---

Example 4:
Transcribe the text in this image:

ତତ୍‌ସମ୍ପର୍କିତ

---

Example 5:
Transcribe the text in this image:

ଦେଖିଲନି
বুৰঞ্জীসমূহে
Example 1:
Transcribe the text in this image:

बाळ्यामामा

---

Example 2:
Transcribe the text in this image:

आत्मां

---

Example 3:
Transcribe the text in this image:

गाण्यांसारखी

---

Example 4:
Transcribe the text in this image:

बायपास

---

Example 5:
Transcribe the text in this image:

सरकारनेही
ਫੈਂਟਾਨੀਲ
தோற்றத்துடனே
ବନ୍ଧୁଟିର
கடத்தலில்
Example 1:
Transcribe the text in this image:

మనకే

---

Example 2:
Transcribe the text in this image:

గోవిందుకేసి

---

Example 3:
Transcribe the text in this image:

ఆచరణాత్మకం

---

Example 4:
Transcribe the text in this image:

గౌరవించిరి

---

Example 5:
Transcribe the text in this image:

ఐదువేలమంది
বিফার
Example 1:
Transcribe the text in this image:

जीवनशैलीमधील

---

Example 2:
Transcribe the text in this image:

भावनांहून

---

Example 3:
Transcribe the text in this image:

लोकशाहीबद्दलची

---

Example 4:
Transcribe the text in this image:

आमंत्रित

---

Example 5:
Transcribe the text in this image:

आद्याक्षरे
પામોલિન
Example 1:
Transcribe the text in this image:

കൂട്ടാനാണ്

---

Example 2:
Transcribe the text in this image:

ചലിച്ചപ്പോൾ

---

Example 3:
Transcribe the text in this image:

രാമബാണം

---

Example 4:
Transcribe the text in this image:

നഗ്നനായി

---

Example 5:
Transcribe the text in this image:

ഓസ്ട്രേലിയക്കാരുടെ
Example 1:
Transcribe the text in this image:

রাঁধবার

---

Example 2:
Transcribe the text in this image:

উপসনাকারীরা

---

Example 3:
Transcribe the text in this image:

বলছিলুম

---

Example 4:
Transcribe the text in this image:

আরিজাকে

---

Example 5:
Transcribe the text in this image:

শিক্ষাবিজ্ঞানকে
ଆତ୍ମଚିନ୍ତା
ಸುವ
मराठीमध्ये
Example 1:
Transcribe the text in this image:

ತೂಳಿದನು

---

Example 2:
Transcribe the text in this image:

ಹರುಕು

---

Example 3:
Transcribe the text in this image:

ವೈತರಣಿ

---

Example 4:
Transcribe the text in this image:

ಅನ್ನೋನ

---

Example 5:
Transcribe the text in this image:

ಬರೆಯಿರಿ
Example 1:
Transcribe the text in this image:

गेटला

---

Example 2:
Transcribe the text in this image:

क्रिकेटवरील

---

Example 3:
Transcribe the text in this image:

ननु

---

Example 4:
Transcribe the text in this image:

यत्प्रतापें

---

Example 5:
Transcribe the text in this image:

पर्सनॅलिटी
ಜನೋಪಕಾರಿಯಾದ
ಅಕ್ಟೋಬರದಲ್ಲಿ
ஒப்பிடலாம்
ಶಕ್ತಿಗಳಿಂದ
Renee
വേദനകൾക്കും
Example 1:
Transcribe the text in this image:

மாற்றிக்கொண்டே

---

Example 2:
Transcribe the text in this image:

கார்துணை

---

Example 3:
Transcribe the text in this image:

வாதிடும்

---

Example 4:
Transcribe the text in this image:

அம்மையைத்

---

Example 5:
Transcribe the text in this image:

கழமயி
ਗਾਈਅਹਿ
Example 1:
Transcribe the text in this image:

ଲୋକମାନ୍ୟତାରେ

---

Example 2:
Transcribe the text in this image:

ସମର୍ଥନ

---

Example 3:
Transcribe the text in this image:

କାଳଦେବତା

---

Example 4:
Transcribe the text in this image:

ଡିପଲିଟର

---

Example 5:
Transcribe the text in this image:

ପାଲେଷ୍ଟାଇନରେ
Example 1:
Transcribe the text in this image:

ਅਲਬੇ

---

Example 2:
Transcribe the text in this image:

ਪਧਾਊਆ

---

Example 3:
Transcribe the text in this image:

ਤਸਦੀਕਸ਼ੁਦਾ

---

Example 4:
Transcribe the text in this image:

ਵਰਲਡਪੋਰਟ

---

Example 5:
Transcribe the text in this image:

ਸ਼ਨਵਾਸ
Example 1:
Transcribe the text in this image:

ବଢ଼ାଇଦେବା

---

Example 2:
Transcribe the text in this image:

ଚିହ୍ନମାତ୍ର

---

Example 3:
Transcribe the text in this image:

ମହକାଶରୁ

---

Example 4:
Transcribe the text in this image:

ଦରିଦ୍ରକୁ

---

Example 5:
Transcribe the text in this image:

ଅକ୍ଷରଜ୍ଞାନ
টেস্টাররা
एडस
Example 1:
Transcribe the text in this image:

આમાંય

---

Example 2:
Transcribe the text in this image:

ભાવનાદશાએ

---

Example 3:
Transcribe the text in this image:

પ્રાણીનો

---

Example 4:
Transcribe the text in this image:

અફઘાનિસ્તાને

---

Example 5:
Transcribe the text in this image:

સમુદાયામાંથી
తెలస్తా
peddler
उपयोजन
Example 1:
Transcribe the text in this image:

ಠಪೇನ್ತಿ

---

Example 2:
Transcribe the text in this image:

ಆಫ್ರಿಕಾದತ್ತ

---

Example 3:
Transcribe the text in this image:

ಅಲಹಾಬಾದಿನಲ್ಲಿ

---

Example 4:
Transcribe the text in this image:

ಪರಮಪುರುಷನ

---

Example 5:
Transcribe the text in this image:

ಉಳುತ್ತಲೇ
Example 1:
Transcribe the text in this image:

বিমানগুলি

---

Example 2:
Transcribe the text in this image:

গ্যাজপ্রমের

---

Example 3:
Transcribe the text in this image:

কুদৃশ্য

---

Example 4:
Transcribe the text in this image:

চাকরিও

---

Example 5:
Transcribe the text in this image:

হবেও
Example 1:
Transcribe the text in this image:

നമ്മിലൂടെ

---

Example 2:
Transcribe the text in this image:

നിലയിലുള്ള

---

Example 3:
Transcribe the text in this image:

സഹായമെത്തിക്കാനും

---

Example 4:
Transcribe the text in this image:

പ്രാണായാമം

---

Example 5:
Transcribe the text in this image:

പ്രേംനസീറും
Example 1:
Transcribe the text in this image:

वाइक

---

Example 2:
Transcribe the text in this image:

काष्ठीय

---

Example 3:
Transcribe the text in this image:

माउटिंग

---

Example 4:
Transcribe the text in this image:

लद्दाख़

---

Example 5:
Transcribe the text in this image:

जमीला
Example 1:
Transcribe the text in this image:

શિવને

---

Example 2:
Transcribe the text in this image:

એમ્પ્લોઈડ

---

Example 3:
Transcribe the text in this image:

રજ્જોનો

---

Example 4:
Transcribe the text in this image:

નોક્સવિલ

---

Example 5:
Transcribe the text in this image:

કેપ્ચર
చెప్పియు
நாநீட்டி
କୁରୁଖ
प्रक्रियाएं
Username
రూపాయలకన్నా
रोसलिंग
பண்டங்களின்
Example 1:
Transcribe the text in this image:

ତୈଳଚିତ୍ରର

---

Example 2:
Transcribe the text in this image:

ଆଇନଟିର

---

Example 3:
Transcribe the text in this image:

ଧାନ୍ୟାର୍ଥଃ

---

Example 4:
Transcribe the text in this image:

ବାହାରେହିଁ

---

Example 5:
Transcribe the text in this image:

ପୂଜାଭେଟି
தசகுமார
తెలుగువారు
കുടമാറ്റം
+ + + +
TASK DIRECTIONS:
Your answer should be all of the records, transcribed exactly.

RESULT BELOW:
---

Example 4:
Transcribe the text in this image:

ତତ୍‌ସମ୍ପର୍କିତ

---

Example 5:
Transcribe the text in this image:

ଦେଖିଲନି
বুৰঞ্জীসমূহে
Example 1:
Transcribe the text in this image:

बाळ्यामामा

---

Example 2:
Transcribe the text in this image:

आत्मां

---

Example 3:
Transcribe the text in this image:

गाण्यांसारखी

---

Example 4:
Transcribe the text in this image:

बायपास

---

Example 5:
Transcribe the text in this image:

सरकारनेही
ਫੈਂਟਾਨੀਲ
தோற்றத்துடனே
ବନ୍ଧୁଟିର
கடத்தலில்
Example 1:
Transcribe the text in this image:

మనకే

---

Example 2:
Transcribe the text in this image:

గోవిందుకేసి

---

Example 3:
Transcribe the text in this image:

ఆచరణాత్మకం

---

Example 4:
Transcribe the text in this image:

గౌరవించిరి

---

Example 5:
Transcribe the text in this image:

ఐదువేలమంది
বিফার
Example 1:
Transcribe the text in this image:

जीवनशैलीमधील

---

Example 2:
Transcribe the text in this image:

भावनांहून

---

Example 3:
Transcribe the text in this image:

लोकशाहीबद्दलची

---

Example 4:
Transcribe the text in this image:

आमंत्रित

---

Example 5:
Transcribe the text in this image:

आद्याक्षरे
પામોલિન
Example 1:
Transcribe the text in this image:

കൂട്ടാനാണ്

---

Example 2:
Transcribe the text in this image:

ചലിച്ചപ്പോൾ

---

Example 3:
Transcribe the text in this image:

രാമബാണം

---

Example 4:
Transcribe the text in this image:

നഗ്നനായി

---

Example 5:
Transcribe the text in this image:

ഓസ്ട്രേലിയക്കാരുടെ
Example 1:
Transcribe the text in this image:

রাঁধবার

---

Example 2:
Transcribe the text in this image:

উপসনাকারীরা

---

Example 3:
Transcribe the text in this image:

বলছিলুম

---

Example 4:
Transcribe the text in this image:

আরিজাকে

---

Example 5:
Transcribe the text in this image:

শিক্ষাবিজ্ঞানকে
ଆତ୍ମଚିନ୍ତା
ಸುವ
मराठीमध्ये
Example 1:
Transcribe the text in this image:

ತೂಳಿದನು

---

Example 2:
Transcribe the text in this image:

ಹರುಕು

---

Example 3:
Transcribe the text in this image:

ವೈತರಣಿ

---

Example 4:
Transcribe the text in this image:

ಅನ್ನೋನ

---

Example 5:
Transcribe the text in this image:

ಬರೆಯಿರಿ
Example 1:
Transcribe the text in this image:

गेटला

---

Example 2:
Transcribe the text in this image:

क्रिकेटवरील

---

Example 3:
Transcribe the text in this image:

ननु

---

Example 4:
Transcribe the text in this image:

यत्प्रतापें

---

Example 5:
Transcribe the text in this image:

पर्सनॅलिटी
ಜನೋಪಕಾರಿಯಾದ
ಅಕ್ಟೋಬರದಲ್ಲಿ
ஒப்பிடலாம்
ಶಕ್ತಿಗಳಿಂದ
Renee
വേദനകൾക്കും
Example 1:
Transcribe the text in this image:

மாற்றிக்கொண்டே

---

Example 2:
Transcribe the text in this image:

கார்துணை

---

Example 3:
Transcribe the text in this image:

வாதிடும்

---

Example 4:
Transcribe the text in this image:

அம்மையைத்

---

Example 5:
Transcribe the text in this image:

கழமயி
ਗਾਈਅਹਿ
Example 1:
Transcribe the text in this image:

ଲୋକମାନ୍ୟତାରେ

---

Example 2:
Transcribe the text in this image:

ସମର୍ଥନ

---

Example 3:
Transcribe the text in this image:

କାଳଦେବତା

---

Example 4:
Transcribe the text in this image:

ଡିପଲିଟର

---

Example 5:
Transcribe the text in this image:

ପାଲେଷ୍ଟାଇନରେ
Example 1:
Transcribe the text in this image:

ਅਲਬੇ

---

Example 2:
Transcribe the text in this image:

ਪਧਾਊਆ

---

Example 3:
Transcribe the text in this image:

ਤਸਦੀਕਸ਼ੁਦਾ

---

Example 4:
Transcribe the text in this image:

ਵਰਲਡਪੋਰਟ

---

Example 5:
Transcribe the text in this image:

ਸ਼ਨਵਾਸ
Example 1:
Transcribe the text in this image:

ବଢ଼ାଇଦେବା

---

Example 2:
Transcribe the text in this image:

ଚିହ୍ନମାତ୍ର

---

Example 3:
Transcribe the text in this image:

ମହକାଶରୁ

---

Example 4:
Transcribe the text in this image:

ଦରିଦ୍ରକୁ

---

Example 5:
Transcribe the text in this image:

ଅକ୍ଷରଜ୍ଞାନ
টেস্টাররা
एडस
Example 1:
Transcribe the text in this image:

આમાંય

---

Example 2:
Transcribe the text in this image:

ભાવનાદશાએ

---

Example 3:
Transcribe the text in this image:

પ્રાણીનો

---

Example 4:
Transcribe the text in this image:

અફઘાનિસ્તાને

---

Example 5:
Transcribe the text in this image:

સમુદાયામાંથી
తెలస్తా
peddler
उपयोजन
Example 1:
Transcribe the text in this image:

ಠಪೇನ್ತಿ

---

Example 2:
Transcribe the text in this image:

ಆಫ್ರಿಕಾದತ್ತ

---

Example 3:
Transcribe the text in this image:

ಅಲಹಾಬಾದಿನಲ್ಲಿ

---

Example 4:
Transcribe the text in this image:

ಪರಮಪುರುಷನ

---

Example 5:
Transcribe the text in this image:

ಉಳುತ್ತಲೇ
Example 1:
Transcribe the text in this image:

বিমানগুলি

---

Example 2:
Transcribe the text in this image:

গ্যাজপ্রমের

---

Example 3:
Transcribe the text in this image:

কুদৃশ্য

---

Example 4:
Transcribe the text in this image:

চাকরিও

---

Example 5:
Transcribe the text in this image:

হবেও
Example 1:
Transcribe the text in this image:

നമ്മിലൂടെ

---

Example 2:
Transcribe the text in this image:

നിലയിലുള്ള

---

Example 3:
Transcribe the text in this image:

സഹായമെത്തിക്കാനും

---

Example 4:
Transcribe the text in this image:

പ്രാണായാമം

---

Example 5:
Transcribe the text in this image:

പ്രേംനസീറും
Example 1:
Transcribe the text in this image:

वाइक

---

Example 2:
Transcribe the text in this image:

काष्ठीय

---

Example 3:
Transcribe the text in this image:

माउटिंग

---

Example 4:
Transcribe the text in this image:

लद्दाख़

---

Example 5:
Transcribe the text in this image:

जमीला
Example 1:
Transcribe the text in this image:

શિવને

---

Example 2:
Transcribe the text in this image:

એમ્પ્લોઈડ

---

Example 3:
Transcribe the text in this image:

રજ્જોનો

---

Example 4:
Transcribe the text in this image:

નોક્સવિલ

---

Example 5:
Transcribe the text in this image:

કેપ્ચર
చెప్పియు
நாநீட்டி
କୁରୁଖ
प्रक्रियाएं
Username
రూపాయలకన్నా
रोसलिंग
பண்டங்களின்
Example 1:
Transcribe the text in this image:

ତୈଳଚିତ୍ରର

---

Example 2:
Transcribe the text in this image:

ଆଇନଟିର

---

Example 3:
Transcribe the text in this image:

ଧାନ୍ୟାର୍ଥଃ

---

Example 4:
Transcribe the text in this image:

ବାହାରେହିଁ

---

Example 5:
Transcribe the text in this image:

ପୂଜାଭେଟି
தசகுமார
తెలుగువారు
കുടമാറ്റം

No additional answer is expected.